## Records
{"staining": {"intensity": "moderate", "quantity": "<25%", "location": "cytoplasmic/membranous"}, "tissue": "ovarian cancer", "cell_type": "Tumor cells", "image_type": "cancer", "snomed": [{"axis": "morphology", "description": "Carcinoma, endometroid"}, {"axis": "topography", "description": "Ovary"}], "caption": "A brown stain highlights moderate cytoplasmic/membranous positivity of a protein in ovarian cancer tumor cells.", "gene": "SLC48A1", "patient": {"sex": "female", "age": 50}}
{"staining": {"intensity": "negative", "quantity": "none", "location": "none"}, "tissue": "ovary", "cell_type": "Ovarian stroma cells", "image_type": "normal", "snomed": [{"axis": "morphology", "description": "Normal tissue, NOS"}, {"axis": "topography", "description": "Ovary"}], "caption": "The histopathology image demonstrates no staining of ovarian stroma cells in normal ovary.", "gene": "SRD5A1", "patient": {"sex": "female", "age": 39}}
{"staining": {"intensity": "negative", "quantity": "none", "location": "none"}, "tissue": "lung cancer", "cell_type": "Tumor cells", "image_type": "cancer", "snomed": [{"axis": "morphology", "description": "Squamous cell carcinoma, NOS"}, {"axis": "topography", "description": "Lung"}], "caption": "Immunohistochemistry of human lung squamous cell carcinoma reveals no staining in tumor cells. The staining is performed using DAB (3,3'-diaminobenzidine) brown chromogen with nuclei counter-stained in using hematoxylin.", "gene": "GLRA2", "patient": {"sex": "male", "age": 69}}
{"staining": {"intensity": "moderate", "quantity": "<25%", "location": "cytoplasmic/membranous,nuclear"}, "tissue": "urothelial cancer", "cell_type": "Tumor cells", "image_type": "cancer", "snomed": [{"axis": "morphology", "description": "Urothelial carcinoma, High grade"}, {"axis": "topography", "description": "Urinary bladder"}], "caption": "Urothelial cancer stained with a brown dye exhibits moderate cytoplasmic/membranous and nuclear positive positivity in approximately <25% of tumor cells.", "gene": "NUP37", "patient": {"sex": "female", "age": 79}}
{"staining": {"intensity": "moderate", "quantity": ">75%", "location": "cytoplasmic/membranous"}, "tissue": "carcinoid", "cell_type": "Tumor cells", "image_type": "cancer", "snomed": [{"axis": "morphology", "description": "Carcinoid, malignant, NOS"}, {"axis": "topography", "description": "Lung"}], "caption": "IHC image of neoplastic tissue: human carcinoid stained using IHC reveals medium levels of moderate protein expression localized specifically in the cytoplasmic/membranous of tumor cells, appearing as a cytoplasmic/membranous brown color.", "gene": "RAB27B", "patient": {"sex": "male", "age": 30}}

## Aim of the exercise
Reproduce exactly the first line of the listing and every line after it, through the one containing "cancer stained with". Nothing else belongs in the output.

## Your solution
{"staining": {"intensity": "moderate", "quantity": "<25%", "location": "cytoplasmic/membranous"}, "tissue": "ovarian cancer", "cell_type": "Tumor cells", "image_type": "cancer", "snomed": [{"axis": "morphology", "description": "Carcinoma, endometroid"}, {"axis": "topography", "description": "Ovary"}], "caption": "A brown stain highlights moderate cytoplasmic/membranous positivity of a protein in ovarian cancer tumor cells.", "gene": "SLC48A1", "patient": {"sex": "female", "age": 50}}
{"staining": {"intensity": "negative", "quantity": "none", "location": "none"}, "tissue": "ovary", "cell_type": "Ovarian stroma cells", "image_type": "normal", "snomed": [{"axis": "morphology", "description": "Normal tissue, NOS"}, {"axis": "topography", "description": "Ovary"}], "caption": "The histopathology image demonstrates no staining of ovarian stroma cells in normal ovary.", "gene": "SRD5A1", "patient": {"sex": "female", "age": 39}}
{"staining": {"intensity": "negative", "quantity": "none", "location": "none"}, "tissue": "lung cancer", "cell_type": "Tumor cells", "image_type": "cancer", "snomed": [{"axis": "morphology", "description": "Squamous cell carcinoma, NOS"}, {"axis": "topography", "description": "Lung"}], "caption": "Immunohistochemistry of human lung squamous cell carcinoma reveals no staining in tumor cells. The staining is performed using DAB (3,3'-diaminobenzidine) brown chromogen with nuclei counter-stained in using hematoxylin.", "gene": "GLRA2", "patient": {"sex": "male", "age": 69}}
{"staining": {"intensity": "moderate", "quantity": "<25%", "location": "cytoplasmic/membranous,nuclear"}, "tissue": "urothelial cancer", "cell_type": "Tumor cells", "image_type": "cancer", "snomed": [{"axis": "morphology", "description": "Urothelial carcinoma, High grade"}, {"axis": "topography", "description": "Urinary bladder"}], "caption": "Urothelial cancer stained with a brown dye exhibits moderate cytoplasmic/membranous and nuclear positive positivity in approximately <25% of tumor cells.", "gene": "NUP37", "patient": {"sex": "female", "age": 79}}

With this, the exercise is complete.